All lines after the one containing "Almanacco di Mercoledì", together with that line itself, should be written out exactly, down to the last line of the entries below.

Entries taken from a collection:
════════════════════
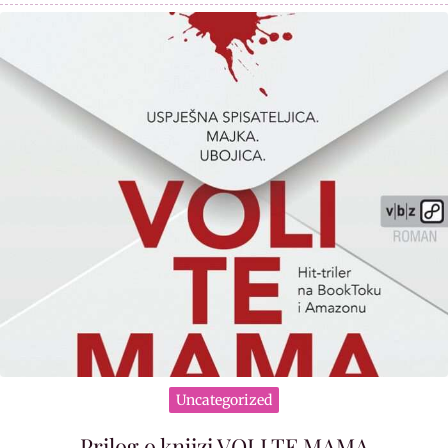
Uncategorized
Prilog o knjizi VOLI TE MAMA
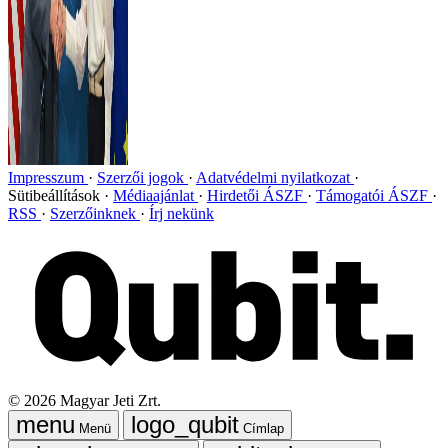
Impresszum
Szerzői jogok
Adatvédelmi nyilatkozat
Sütibeállítások
Médiaajánlat
Hirdetői ÁSZF
Támogatói ÁSZF
RSS
Szerzőinknek
Írj nekünk
©
2026
Magyar Jeti Zrt.
Menü
Címlap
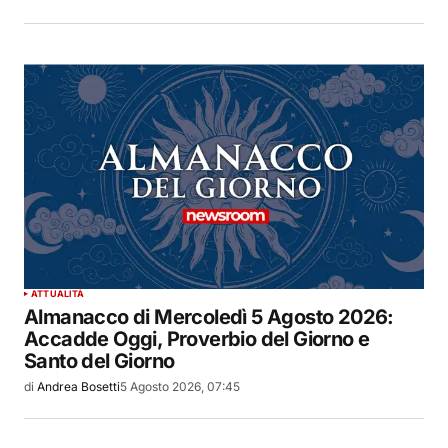
ATTUALITÀ
Almanacco di Mercoledì 5 Agosto 2026:
Accadde Oggi, Proverbio del Giorno e
Santo del Giorno
di
Andrea Bosetti
5 Agosto 2026, 07:45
════════════════════
**Answer for the task:**
Almanacco di Mercoledì 5 Agosto 2026:
Accadde Oggi, Proverbio del Giorno e
Santo del Giorno
di
Andrea Bosetti
5 Agosto 2026, 07:45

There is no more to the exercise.